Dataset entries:
▼▼▼

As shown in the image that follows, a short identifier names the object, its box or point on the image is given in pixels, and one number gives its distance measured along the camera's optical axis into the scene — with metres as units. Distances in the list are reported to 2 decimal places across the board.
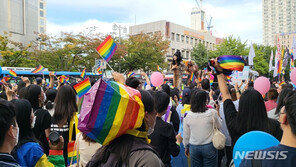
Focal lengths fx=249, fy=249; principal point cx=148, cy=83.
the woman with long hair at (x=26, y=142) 2.35
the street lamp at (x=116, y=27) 27.64
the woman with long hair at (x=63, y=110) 3.58
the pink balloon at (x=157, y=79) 7.23
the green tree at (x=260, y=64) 45.97
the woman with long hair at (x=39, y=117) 3.60
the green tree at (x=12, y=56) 24.88
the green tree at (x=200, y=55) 41.31
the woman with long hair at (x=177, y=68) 6.96
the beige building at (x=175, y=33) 51.33
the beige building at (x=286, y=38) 124.81
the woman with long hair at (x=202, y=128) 3.93
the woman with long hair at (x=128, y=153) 1.45
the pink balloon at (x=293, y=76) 5.43
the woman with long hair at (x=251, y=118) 2.63
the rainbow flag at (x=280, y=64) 12.40
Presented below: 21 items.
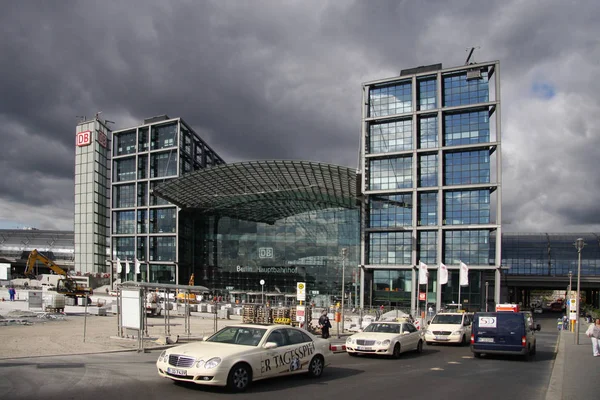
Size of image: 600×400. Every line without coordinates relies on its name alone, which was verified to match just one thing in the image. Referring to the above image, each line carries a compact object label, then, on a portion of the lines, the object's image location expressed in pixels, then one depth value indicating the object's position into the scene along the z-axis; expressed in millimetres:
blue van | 18178
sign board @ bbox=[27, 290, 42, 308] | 40562
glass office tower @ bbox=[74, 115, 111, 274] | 91438
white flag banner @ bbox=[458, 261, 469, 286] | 39438
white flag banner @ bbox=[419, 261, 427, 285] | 38375
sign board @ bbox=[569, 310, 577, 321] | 37259
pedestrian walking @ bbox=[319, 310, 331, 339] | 24656
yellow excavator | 49906
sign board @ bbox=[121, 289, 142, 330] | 17719
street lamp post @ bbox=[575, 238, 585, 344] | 28172
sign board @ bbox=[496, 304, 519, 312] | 29548
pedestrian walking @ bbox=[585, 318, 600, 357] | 19125
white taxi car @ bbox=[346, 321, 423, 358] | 17844
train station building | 56000
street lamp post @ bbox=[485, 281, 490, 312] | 55375
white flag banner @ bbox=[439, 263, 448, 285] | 40503
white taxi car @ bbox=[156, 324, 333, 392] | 10289
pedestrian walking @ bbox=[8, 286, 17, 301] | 51197
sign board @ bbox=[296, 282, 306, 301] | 26250
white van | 24016
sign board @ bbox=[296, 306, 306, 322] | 24195
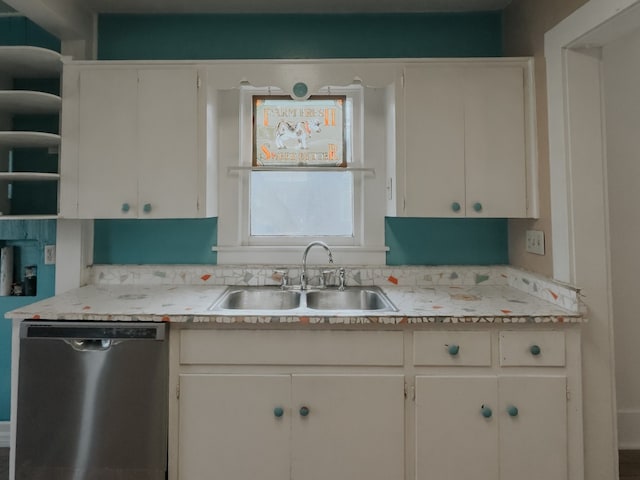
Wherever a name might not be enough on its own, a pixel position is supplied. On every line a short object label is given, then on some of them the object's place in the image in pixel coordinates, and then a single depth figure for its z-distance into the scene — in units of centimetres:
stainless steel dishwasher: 152
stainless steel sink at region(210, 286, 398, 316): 207
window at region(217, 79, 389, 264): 223
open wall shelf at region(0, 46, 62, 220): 196
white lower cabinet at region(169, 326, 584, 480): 151
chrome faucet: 204
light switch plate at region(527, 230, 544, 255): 186
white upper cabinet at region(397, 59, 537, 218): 190
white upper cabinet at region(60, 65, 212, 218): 192
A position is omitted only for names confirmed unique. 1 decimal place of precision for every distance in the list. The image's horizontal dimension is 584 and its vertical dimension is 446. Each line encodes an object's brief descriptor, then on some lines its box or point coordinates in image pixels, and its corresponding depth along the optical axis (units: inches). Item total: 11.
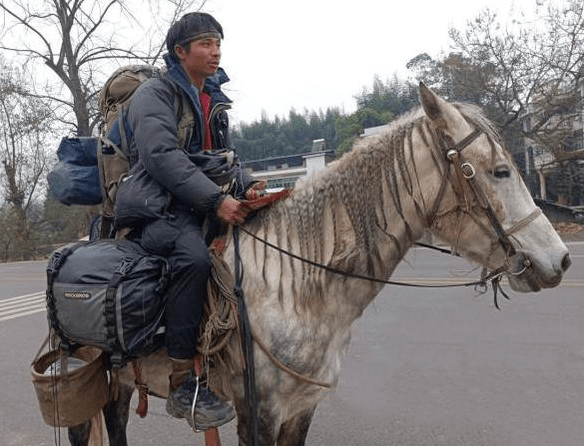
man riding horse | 96.0
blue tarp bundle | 116.3
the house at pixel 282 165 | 2422.5
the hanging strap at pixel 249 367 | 96.7
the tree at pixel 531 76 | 806.5
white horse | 93.5
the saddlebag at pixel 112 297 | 96.7
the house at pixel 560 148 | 830.5
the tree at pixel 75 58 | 874.1
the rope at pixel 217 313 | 98.0
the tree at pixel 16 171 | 1225.4
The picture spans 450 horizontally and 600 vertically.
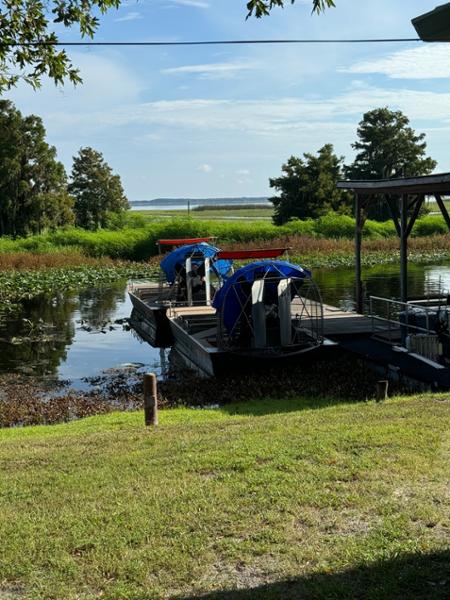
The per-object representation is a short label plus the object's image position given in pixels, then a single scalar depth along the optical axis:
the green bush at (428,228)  70.06
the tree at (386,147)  74.75
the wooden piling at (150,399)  11.27
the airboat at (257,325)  18.41
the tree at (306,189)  72.00
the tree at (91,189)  75.06
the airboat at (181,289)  27.27
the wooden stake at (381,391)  12.36
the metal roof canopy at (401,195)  18.94
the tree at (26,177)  58.25
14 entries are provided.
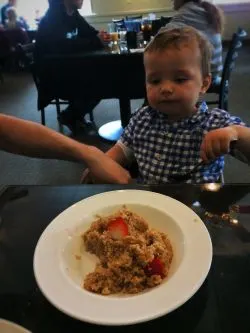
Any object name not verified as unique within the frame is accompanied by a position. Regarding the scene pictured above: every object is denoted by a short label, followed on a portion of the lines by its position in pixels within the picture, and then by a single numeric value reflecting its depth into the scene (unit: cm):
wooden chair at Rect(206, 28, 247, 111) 240
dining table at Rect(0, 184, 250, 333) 52
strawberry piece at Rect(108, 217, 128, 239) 66
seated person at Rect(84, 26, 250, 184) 108
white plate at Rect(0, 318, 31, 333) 43
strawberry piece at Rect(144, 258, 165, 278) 60
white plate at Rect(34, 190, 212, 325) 50
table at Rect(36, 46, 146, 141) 261
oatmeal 59
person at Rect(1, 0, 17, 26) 610
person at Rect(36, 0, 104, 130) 281
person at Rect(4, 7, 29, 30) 593
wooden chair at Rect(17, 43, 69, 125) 298
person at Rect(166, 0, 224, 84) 239
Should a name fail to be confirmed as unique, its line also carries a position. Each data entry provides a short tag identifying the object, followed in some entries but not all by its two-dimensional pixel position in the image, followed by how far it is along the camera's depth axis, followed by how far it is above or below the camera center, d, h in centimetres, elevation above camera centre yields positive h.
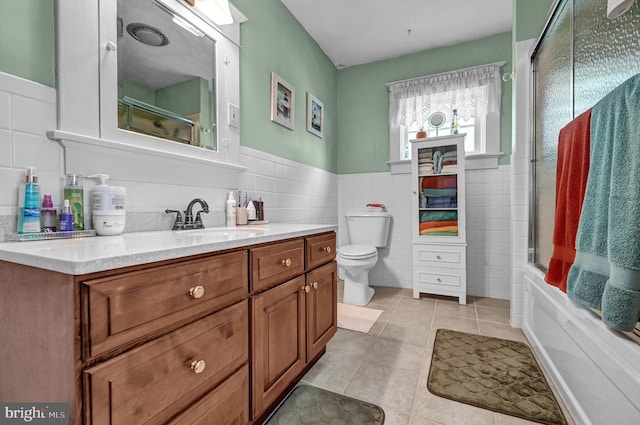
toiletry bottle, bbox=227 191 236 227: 170 +0
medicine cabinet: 103 +54
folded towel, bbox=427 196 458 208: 269 +8
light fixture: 151 +109
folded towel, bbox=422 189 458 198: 270 +18
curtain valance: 274 +120
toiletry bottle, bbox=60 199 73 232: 96 -3
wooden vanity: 58 -33
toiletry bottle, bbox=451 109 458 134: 288 +90
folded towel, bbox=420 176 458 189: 270 +27
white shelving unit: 262 -6
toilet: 253 -38
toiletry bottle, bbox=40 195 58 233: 93 -2
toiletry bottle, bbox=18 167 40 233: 88 +2
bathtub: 82 -57
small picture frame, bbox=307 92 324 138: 271 +95
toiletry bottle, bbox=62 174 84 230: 101 +5
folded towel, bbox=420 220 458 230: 270 -13
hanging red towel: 110 +8
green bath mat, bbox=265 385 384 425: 120 -90
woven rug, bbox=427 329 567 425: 127 -89
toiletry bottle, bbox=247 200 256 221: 183 -1
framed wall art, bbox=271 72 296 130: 218 +89
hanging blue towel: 79 -2
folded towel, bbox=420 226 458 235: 269 -19
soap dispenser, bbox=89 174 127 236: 105 +1
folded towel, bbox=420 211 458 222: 270 -5
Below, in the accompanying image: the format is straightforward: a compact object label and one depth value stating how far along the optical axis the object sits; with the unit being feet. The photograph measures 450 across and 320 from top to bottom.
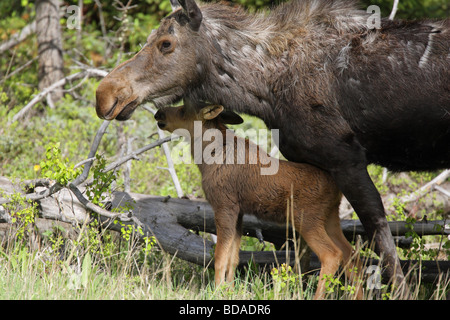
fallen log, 36.42
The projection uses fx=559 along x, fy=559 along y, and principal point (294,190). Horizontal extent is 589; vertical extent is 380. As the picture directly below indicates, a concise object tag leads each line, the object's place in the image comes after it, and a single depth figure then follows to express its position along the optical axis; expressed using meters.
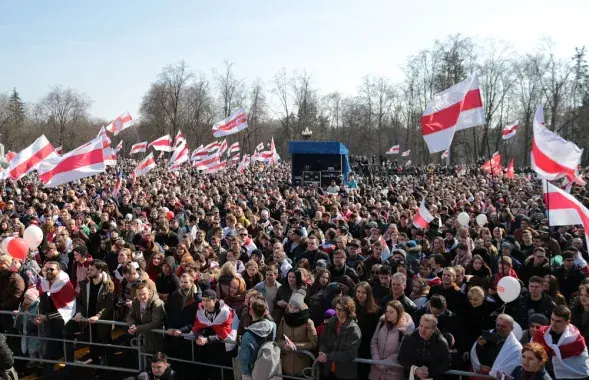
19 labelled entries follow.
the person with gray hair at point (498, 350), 5.16
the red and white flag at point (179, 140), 27.72
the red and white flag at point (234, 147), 41.81
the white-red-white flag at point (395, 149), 42.42
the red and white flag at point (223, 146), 31.03
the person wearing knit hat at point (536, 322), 5.64
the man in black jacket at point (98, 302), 7.64
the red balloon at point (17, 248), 8.70
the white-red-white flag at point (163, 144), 24.53
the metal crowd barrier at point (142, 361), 5.66
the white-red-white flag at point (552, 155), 8.22
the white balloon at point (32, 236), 9.80
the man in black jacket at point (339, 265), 8.34
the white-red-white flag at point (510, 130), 29.07
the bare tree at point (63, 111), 84.38
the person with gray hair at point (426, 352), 5.32
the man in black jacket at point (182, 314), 6.89
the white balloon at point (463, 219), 12.08
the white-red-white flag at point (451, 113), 10.80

▲▲▲

_PROBLEM DETAILS_
Above are some records; extract exactly the lines from the one containing "white van | 24016" through the one containing "stainless steel dishwasher: 152" and drop the pictures.

_YOUR RESPONSE_
white van | 24016
sign board @ bbox=[296, 306, 306, 322] | 24195
Wherever a name might not be enough on its own, a pixel position is supplied. On every line a short object label is given, then on some of them the object's place in the image in pixel coordinates, and then a single depth figure for its z-distance into the scene — in units of centimetres:
stainless steel dishwasher: 152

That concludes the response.